begin

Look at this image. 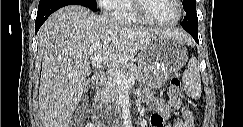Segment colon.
<instances>
[{"mask_svg":"<svg viewBox=\"0 0 243 127\" xmlns=\"http://www.w3.org/2000/svg\"><path fill=\"white\" fill-rule=\"evenodd\" d=\"M170 94L172 96L182 98L181 83H180V80L178 78L171 79V81H170ZM78 116H79V120H82L85 117V113L83 111H79Z\"/></svg>","mask_w":243,"mask_h":127,"instance_id":"1","label":"colon"}]
</instances>
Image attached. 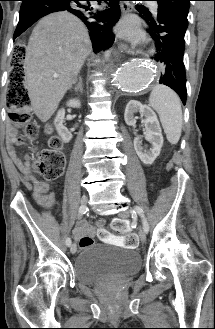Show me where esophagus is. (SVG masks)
Instances as JSON below:
<instances>
[{"instance_id": "obj_1", "label": "esophagus", "mask_w": 215, "mask_h": 329, "mask_svg": "<svg viewBox=\"0 0 215 329\" xmlns=\"http://www.w3.org/2000/svg\"><path fill=\"white\" fill-rule=\"evenodd\" d=\"M121 8H122L123 14H127L128 12L131 11L130 4L127 3V2L122 3ZM118 48L121 52H126L128 54L132 53V50L130 49V47L127 44L123 43V42L119 43Z\"/></svg>"}]
</instances>
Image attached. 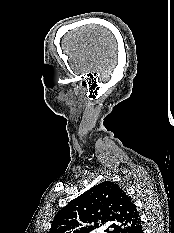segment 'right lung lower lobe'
Segmentation results:
<instances>
[{"instance_id":"98d812e1","label":"right lung lower lobe","mask_w":174,"mask_h":233,"mask_svg":"<svg viewBox=\"0 0 174 233\" xmlns=\"http://www.w3.org/2000/svg\"><path fill=\"white\" fill-rule=\"evenodd\" d=\"M134 233H143L142 226H140Z\"/></svg>"}]
</instances>
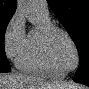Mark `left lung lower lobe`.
<instances>
[{
  "mask_svg": "<svg viewBox=\"0 0 89 89\" xmlns=\"http://www.w3.org/2000/svg\"><path fill=\"white\" fill-rule=\"evenodd\" d=\"M75 82L85 84L89 86V74L85 72H80L79 74L75 75L73 79Z\"/></svg>",
  "mask_w": 89,
  "mask_h": 89,
  "instance_id": "obj_1",
  "label": "left lung lower lobe"
}]
</instances>
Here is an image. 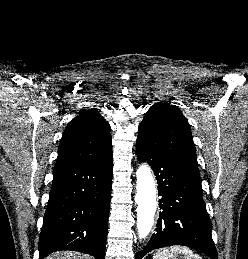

end

Count the lines in the data above that contain the string "http", and give only that number.

4